We often feel that we exist in each other’s worlds as mere supporting characters without realising that we are contributing significantly to the chapters of someone else’s story. The books that we leave for our friends at their doorsteps, the music we share in silent car rides, and the stories we tell each other are all but insignificant in a world where we leave trails of footprints. We are the reason why our best friends get excited at the sound of a song, why our siblings cook eggs the way they do, or why someone has so many exciting stories to tell at the dinner table. Whether we are aware or not, we are constantly adding value to each other’s lives.

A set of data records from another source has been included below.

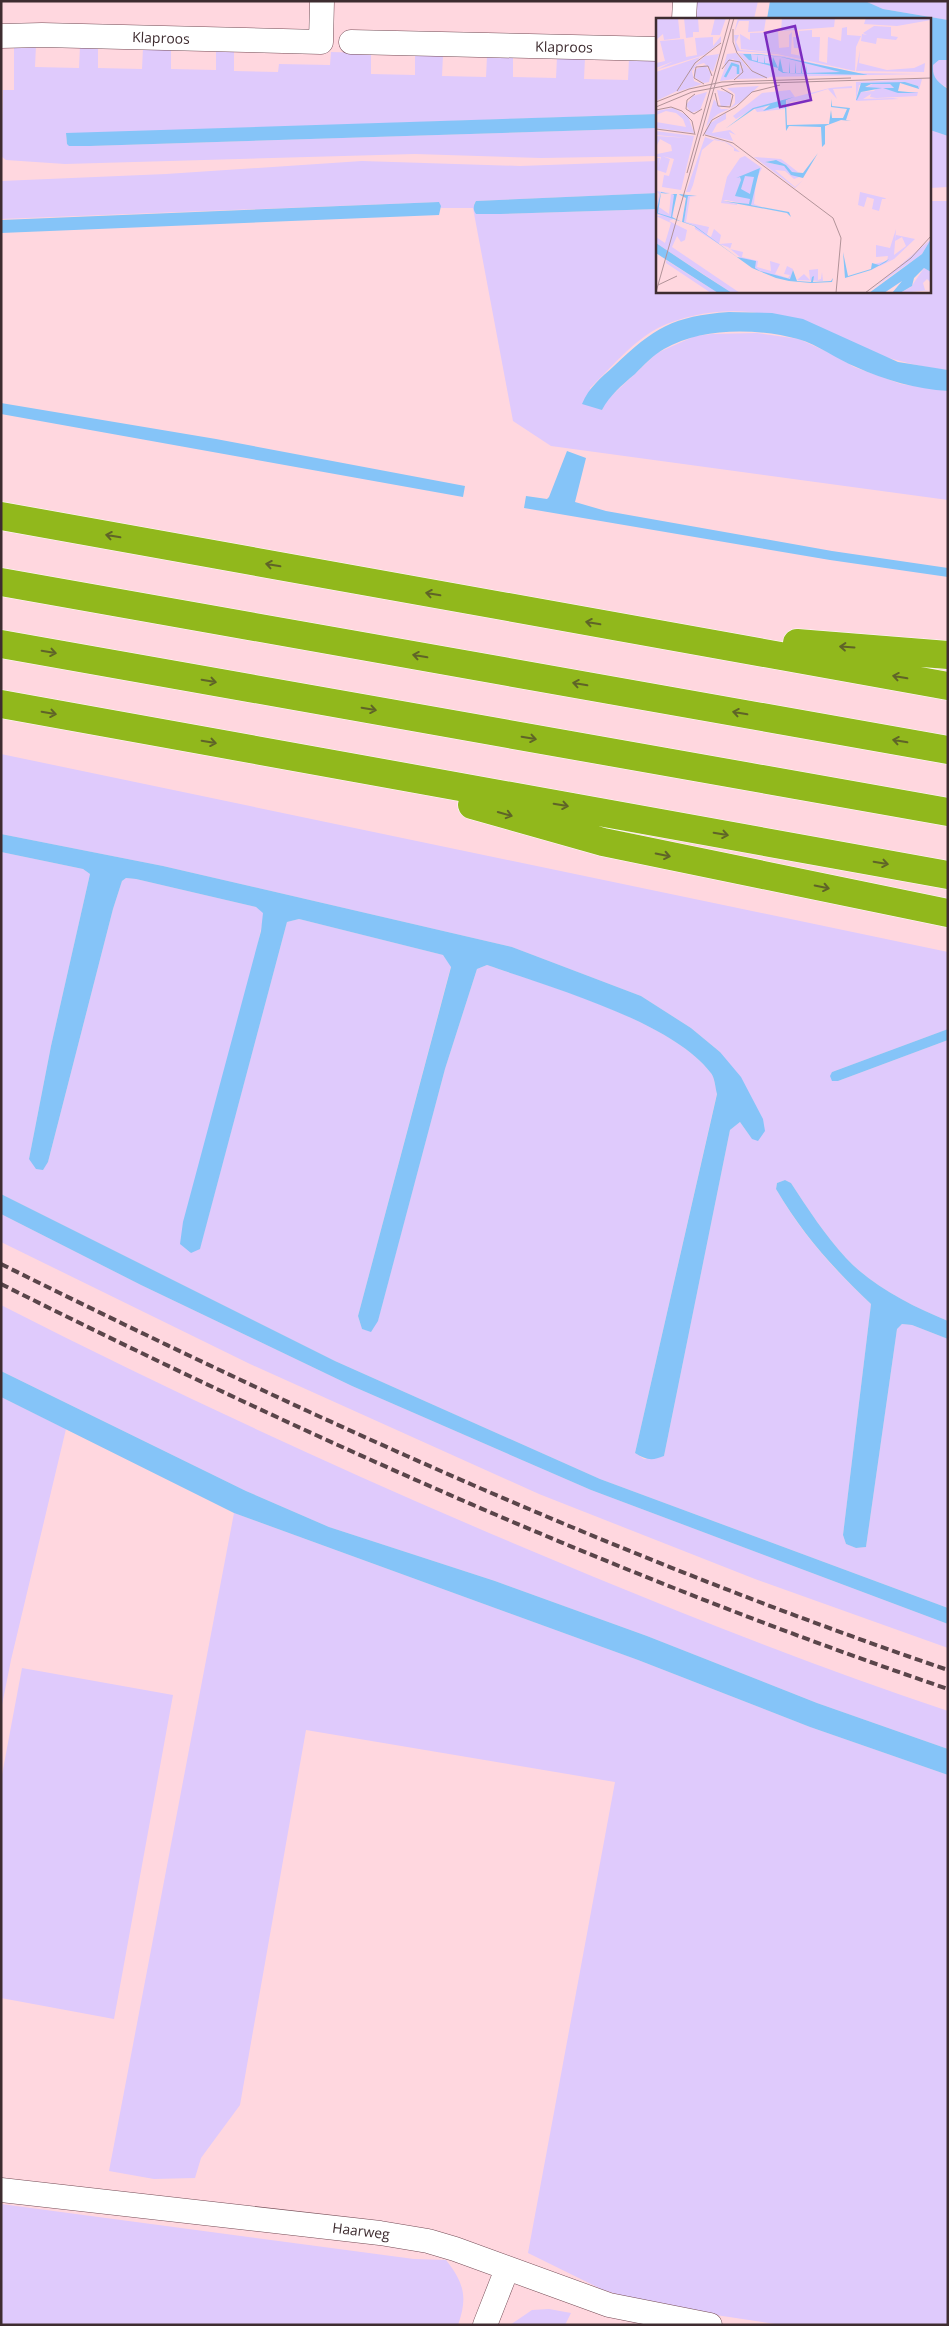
<svg xmlns="http://www.w3.org/2000/svg" width="949" height="2326" font-family="'Open Sans',sans-serif">
<style>
.green{fill:#dfcafc}
.water{fill:#85c4f8}
.lines{fill:none;stroke-linecap:round;stroke-linejoin:round}
.minor-casing{stroke:#754c56;stroke-width:25}
.motorway-casing{stroke:#fff;stroke-width:29}
.minor{stroke:#fff;stroke-width:24}
.motorway{stroke:#91b81c;stroke-width:28}
.rail{stroke:#5a454a;stroke-width:4;stroke-dasharray:8 4;stroke-linecap:butt}
.oneway{stroke:#5f6428}
.labels{text-anchor:middle;stroke-width:4;stroke-linejoin:round;paint-order:stroke}
.street-label{font-size:14px;fill:#3e2c30;stroke:#fff}
.inset-river{fill:none;stroke:#85c4f8;stroke-width:2.5}
.inset-road{fill:none;stroke:#b29399;stroke-width:1}
.view{fill:#7b2cbf;fill-opacity:0.15;stroke:#7b2cbf;stroke-width:2.5}
.inset-edge{fill:none;stroke:#3e2c30;stroke-width:2.5}
</style>
<rect width="100%" height="100%" fill="#ffd7df"/>
<path class="green" d="M695 1H758L754 19H694Z
M865 1H948V20L883 9Z
M14 45H36L35 67 79 68 80 46H98V68L142 69 143 48H171V69L216 70V49H234V71L278 72 279 64 330 65 331 52 371 53V74L415 75V54L443 55 442 76 486 77 487 56H513V77L556 78 557 57 585 58 584 79 628 80 629 59 658 60V114L66 134 67 144 90 146 658 128V156L541 158 415 154 65 164 6 160 1 156 3 90H14Z
M939 60H948V88C937 82 932 78 933 65Z
M930 130 948 136V187L930 188Z
M362 161 520 166 658 161V193L476 201 474 204 500 214 658 209V291H930V201H948V370C896 365 848 343 798 327 784 322 767 314 751 312 720 309 686 314 658 328 632 342 611 368 590 388L602 410 607 400 657 353 695 336 712 334 757 333 799 339 834 355 854 367 901 384 948 391V500L551 446 513 421 473 208H441L439 202 1 219V181L166 174Z
M1 754 948 952V1029L832 1072 838 1081 948 1040V1321C912 1306 873 1287 846 1258 825 1235 808 1209 791 1183L785 1180 777 1183 776 1189C802 1234 833 1269 871 1304L843 1535 846 1544 856 1548 866 1547 897 1329 902 1324 912 1325 948 1339V1608L600 1479 335 1361 1 1194V852L83 869 90 874 51 1046 29 1159 43 1169 48 1162 113 909 122 881 126 878 136 879 256 907 263 912V920L190 1253 200 1248 287 922 299 919 443 955 451 966 358 1316 362 1329 371 1331 378 1320 445 1069 477 969 487 965C548 986 671 1021 710 1072 715 1077 715 1087 717 1093L635 1453 644 1459 664 1456 730 1130 740 1122 752 1139 720 1052 691 1028 641 996 512 947 163 866 1 834Z
M1 1214 141 1285 352 1386 591 1490 948 1624V1648L755 1579 539 1494 250 1364 1 1242Z
M1 1305C195 1404 393 1494 594 1577 711 1625 828 1671 948 1711V1749L817 1703 647 1636 495 1581 329 1527 246 1491 1 1371Z
M1 1397 66 1429 11 1660 1 1710Z
M234 1513 638 1660 810 1727 948 1775V2325H782L696 2312 625 2297 601 2289 528 2253 615 1782 306 1730 240 2105 201 2158 195 2178 154 2179 109 2171Z
M22 1668 173 1695 114 2019 1 1998V1780Z
M1 2204 414 2259 446 2260C464 2283 468 2297 458 2325H1Z
M549 2309 571 2313 565 2325H510L532 2310Z"/>
<path class="water" d="M770 1H865L883 9 948 20V60H939L933 65C932 78 938 82 948 89V136L930 130V19H767Z
M658 114V128L90 146H69L67 144 66 133Z
M658 193V209L500 214H476C473 210 473 206 476 201Z
M439 202 441 206 439 215 1 233V220Z
M729 312 772 313 803 319 898 362 948 370V391C916 389 885 380 856 367 836 359 819 345 798 339 756 328 702 327 664 349 653 355 644 365 635 374 622 385 610 395 602 410L582 404C589 387 601 378 614 366 654 328 673 316 729 312Z
M1 403 216 439 465 486 463 497 1 414Z
M567 451 586 458 575 502 606 511 832 551 948 568V577L830 560 524 508 526 496 547 499 549 497Z
M1 834 163 866 512 947 641 996 691 1028 720 1052 741 1077 763 1119 765 1131 758 1141 752 1139 740 1122 730 1130 664 1456C652 1461 646 1460 635 1453L717 1094C715 1087 715 1077 710 1072 671 1021 547 986 487 965L477 969 445 1069 378 1321 371 1332 362 1329 358 1316 451 967 443 955 299 919 287 922 200 1249 191 1253 180 1244 183 1222 261 931 263 913 256 907 136 879 126 878 122 881 113 909 48 1162 43 1170 36 1169 29 1159 51 1046 90 874 83 869 1 852Z
M948 1029V1040L838 1081H832L830 1076 832 1072Z
M785 1180 791 1183C808 1209 825 1235 846 1258 873 1287 912 1306 948 1321V1339L912 1325 902 1324 897 1329 866 1547 856 1548 846 1544 843 1535 871 1304C833 1268 803 1235 776 1189L777 1183Z
M1 1194 335 1361 600 1479 948 1608V1624L591 1490 352 1386 141 1285 1 1214Z
M1 1371 246 1491 329 1527 495 1581 647 1636 817 1703 948 1749V1775L810 1727 638 1660 234 1513 1 1397Z"/>
<g class="lines">
<g class="minor-casing">
<path id="minor" d="M684 19 685 1
M1 36 42 35 321 42 322 1
M351 42 658 49
M1 2190 380 2233 428 2241 455 2249 609 2305 710 2325
M485 2325 507 2269"/>
</g>
<g class="motorway-casing">
<path id="motorway" d="M1 516 948 686
M1 582 948 750
M797 643 948 655
M1 644 948 812
M1 704 948 875
M472 805 603 842 948 913"/>
</g>
<use href="#minor" class="minor"/>
<use href="#motorway" class="motorway"/>
<path class="rail" d="M1 1264C309 1417 622 1559 948 1670
M1 1284C309 1438 622 1578 948 1689"/>
</g>
<defs><path id="oneway-shaft" d="M-6 0H5M1.5-3L5.5 0L1.5 3" fill="none" stroke-width="1.6" stroke-linecap="round" stroke-linejoin="round" transform="scale(1.25)"/></defs>
<g class="oneway">
<use href="#oneway-shaft" transform="translate(113 536) rotate(-170)"/>
<use href="#oneway-shaft" transform="translate(273 565) rotate(-170)"/>
<use href="#oneway-shaft" transform="translate(433 594) rotate(-170)"/>
<use href="#oneway-shaft" transform="translate(593 623) rotate(-170)"/>
<use href="#oneway-shaft" transform="translate(847 647) rotate(-176)"/>
<use href="#oneway-shaft" transform="translate(49 652) rotate(10)"/>
<use href="#oneway-shaft" transform="translate(420 656) rotate(-170)"/>
<use href="#oneway-shaft" transform="translate(900 677) rotate(-170)"/>
<use href="#oneway-shaft" transform="translate(209 681) rotate(10)"/>
<use href="#oneway-shaft" transform="translate(580 684) rotate(-170)"/>
<use href="#oneway-shaft" transform="translate(369 709) rotate(10)"/>
<use href="#oneway-shaft" transform="translate(49 713) rotate(10)"/>
<use href="#oneway-shaft" transform="translate(740 713) rotate(-170)"/>
<use href="#oneway-shaft" transform="translate(529 738) rotate(10)"/>
<use href="#oneway-shaft" transform="translate(900 741) rotate(-170)"/>
<use href="#oneway-shaft" transform="translate(209 742) rotate(10)"/>
<use href="#oneway-shaft" transform="translate(561 805) rotate(10)"/>
<use href="#oneway-shaft" transform="translate(505 814) rotate(16)"/>
<use href="#oneway-shaft" transform="translate(721 834) rotate(10)"/>
<use href="#oneway-shaft" transform="translate(663 855) rotate(12)"/>
<use href="#oneway-shaft" transform="translate(881 863) rotate(10)"/>
<use href="#oneway-shaft" transform="translate(822 887) rotate(12)"/>
</g>
<g class="labels">
<g class="street-label">
<text transform="translate(161 38) rotate(2)" y="5">Klaproos</text>
<text transform="translate(564 47) rotate(1)" y="5">Klaproos</text>
<text transform="translate(361 2231) rotate(7)" y="5">Haarweg</text>
</g>
</g>
<g transform="translate(656 18)">
<rect width="275" height="275" fill="#ffd7df"/>
<path d="M0 0H22L24 20 8 22 7 16 0 22ZM28 0H42L43 14H37V19L30 20ZM59 0H70L64 17H55ZM82 0H110L108 13 92 14 93 3H83L78 15ZM126 0H179L178 9 125 13ZM210 0H275V2L241 8 208 6ZM218 8 235 9V18L242 19 240 22 221 20 220 26 205 23 206 16 211 17 207 15ZM191 9V17L205 18 200 29 199 53 121 36 80 33 78 17H83L80 24 84 32 131 36 85 31 84 16 94 22V15L122 14 123 30 133 29V17L136 14 135 36 146 38 143 37V30H138L137 19H143V13L156 12V19H164L163 43 171 45 172 19 185 23 186 10ZM65 18V24L48 37 0 52 18 43 0 50V45L9 43 4 23 28 21 30 39 41 37 39 20 57 19V28ZM204 32 203 45 231 52 258 50 269 45 268 54 200 53ZM80 35 92 50 114 60 80 61 87 49 77 41 68 47 71 36ZM82 35 127 38 201 55 266 56 111 59 97 53ZM63 36 57 54 48 45 41 47 36 53 38 63 46 66 21 74 37 49 49 38ZM44 39 21 73 0 83V54ZM81 43 86 52 78 61 64 63 71 44ZM49 47 55 55 53 64 48 65 38 59V52ZM266 61 263 72 262 68 249 64 203 67 200 82 205 74 218 73 220 71 209 70 217 66H234L242 75 262 74 261 78 220 80 214 79 215 76 207 81 237 80 243 81 200 83V64ZM103 68 85 84 71 92 62 96 57 100 50 109 58 81 65 91H73L79 85V76L71 70ZM196 68V70L177 71 181 81 172 71 153 77 154 81 134 84 132 91 130 81 128 87 115 86 106 91 127 88 129 91 101 94 99 91 108 87 95 92 80 101 77 98 106 75 134 72 139 79 174 70ZM61 72 75 75V87L65 89ZM51 74 44 92 35 95 30 87 37 78ZM17 90 32 98 38 115 0 110V104L30 109 27 101 20 95 10 93 0 97V93ZM70 95V101L61 106 56 115 74 112 80 117 73 114 77 123 48 116 53 106ZM0 113 38 118 25 172 6 169 8 157 13 158 18 141 6 138 14 141 10 155 1 152 0 156V140H4L2 150 5 139H0L1 136 16 133 15 127 4 121 0 129V118L33 120 0 117ZM49 119 57 122 59 121 70 124 74 126 84 134 78 133V130L69 124 58 122 46 132 37 167 34 174H30ZM89 138 106 150 100 162 98 186 106 189 70 182 67 183 81 186V187L65 185 71 159 84 140ZM98 139 125 141 142 154H136L130 147 118 142 109 144 128 148 136 157 146 158 138 161 129 153 119 152 139 169 147 162 139 170ZM0 173 14 175H4L3 189 13 196 15 176 18 177 17 201 13 203 31 212 29 222 25 224 21 218 16 229 84 275H76L0 225V219L9 225 15 205 0 198H6L0 196 3 176ZM200 173 229 180 230 181H226L223 193 216 191 218 181 211 179 208 189 202 187 204 174ZM32 178 41 179H34L30 204 53 209 51 217 55 219 58 211 65 217 63 226 76 225 74 231 87 234 86 239 102 243 101 249 115 253 114 243 124 246 119 256 132 260 134 257 128 256 131 248 137 251 135 261 114 257 97 250 72 229 63 226 39 211V208L28 204ZM240 211 238 237 250 228 246 219 239 223 240 217 259 221 238 241 224 248 218 246 231 243 232 238 220 239V227L234 230ZM275 221 266 236 210 275 221 267ZM10 242 62 275H55L10 245ZM268 250 275 254V265L271 261 267 265 269 272H275L244 275 255 269ZM162 251V262L165 261 166 254 167 263 141 262 148 256 154 262 153 252Z" fill="#dfcafc"/>
<path d="M87 36H102L126 39 212 57 127 55 122 52 124 40 127 54 133 55 134 43V55H139L140 44V55H145V45L146 55H150L151 47V55L184 54 125 39 95 36 96 42 101 43 102 37V44L108 45V38L109 45 116 46 117 39 122 50 93 42ZM249 64 262 68 263 71 244 65 242 73 262 75H242L227 70H238L234 66H215L209 69 226 70 205 74 201 82H206H200L205 65ZM138 79 130 82 131 107 173 106 175 92 176 100H187L191 91 175 89V81L176 88 194 90 190 102 195 103 185 102 169 108V126L166 129 165 109 133 108 130 113 129 90 126 88 107 93 114 87 98 91 69 111 97 90ZM162 135 147 160 135 157 128 148 109 144 120 142 130 147 136 154 147 155ZM104 150 95 187 133 194 135 199 131 195 67 183 93 186 94 181 79 178 85 162 84 159 80 160ZM89 158 98 159 94 176 85 171ZM5 174 14 176 5 175 2 195 15 199 18 177 16 176H21L16 199 26 204 30 180 24 177 23 176 41 178H32L28 204 39 208 81 239 100 243 99 250 104 253 134 261 137 252 141 263 155 264 156 259 158 258 157 264 175 263 177 260 176 264 155 265 133 263 120 260 96 250 38 208 0 195ZM275 221V254L268 250 258 260 256 268 244 275H236L246 263 228 275H213L266 236ZM0 225 48 257 76 275H62L6 239 0 235ZM187 234 192 258 215 251 216 245 223 247 233 241 230 244 215 252 189 260Z" fill="#85c4f8" fill-rule="evenodd"/>
<path class="inset-river" d="M69 59 76 46 82 48V56"/>
<path class="inset-road" d="M77 11V24L81 35 96 53 111 60M66 51 73 42 84 44 87 54 78 62M48 66 38 60 40 49 52 48 56 58M21 73 39 45 65 25M59 75 62 88 74 89 77 77 65 70M39 76 31 82 30 91 38 96 46 91M0 84 33 71 66 64 195 60M0 89 36 74 79 66 275 60M0 92 15 89 26 93 36 103 39 117M0 111 38 116M49 117 77 125 177 200 185 220 180 275M47 118 56 102 80 89 96 74 124 67M31 155 74 0M2 267 21 258M0 274 78 0M209 275 255 240 275 218"/>
<path class="view" d="M139 8 155 82 124 89 109 15Z"/>
<rect width="275" height="275" class="inset-edge"/>
</g>
<rect width="949" height="2326" fill="none" stroke="#3e2c30" stroke-width="5"/>
</svg>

Every year, I take the time to sit and write long birthday letters to my friends. I picked up this habit because my mum always asked for a heartfelt card whenever we, as kids, asked for her birthday wish list. When winter approaches, I find myself wrapped in a thick scarf because my dad always said that keeping your neck covered is best for staying warm. Whenever I feel myself about to burn out, I pause everything immediately, because my brother taught me that often taking one step back is your best one forward.
Through these habits, I see the value in sitting down and writing, in my neatest handwriting, about how appreciative I am that someone exists. I see that winter isn’t as terrible as everyone makes it out to be because a trusty scarf goes a long way. And I see how taking care of myself allows me to become a better daughter, sister and friend. The habits I have picked up over the past 21 years, my likes, dislikes and who I have become all stem from the people around me — so much so that, oftentimes, I feel like I am an extension of all the people I love.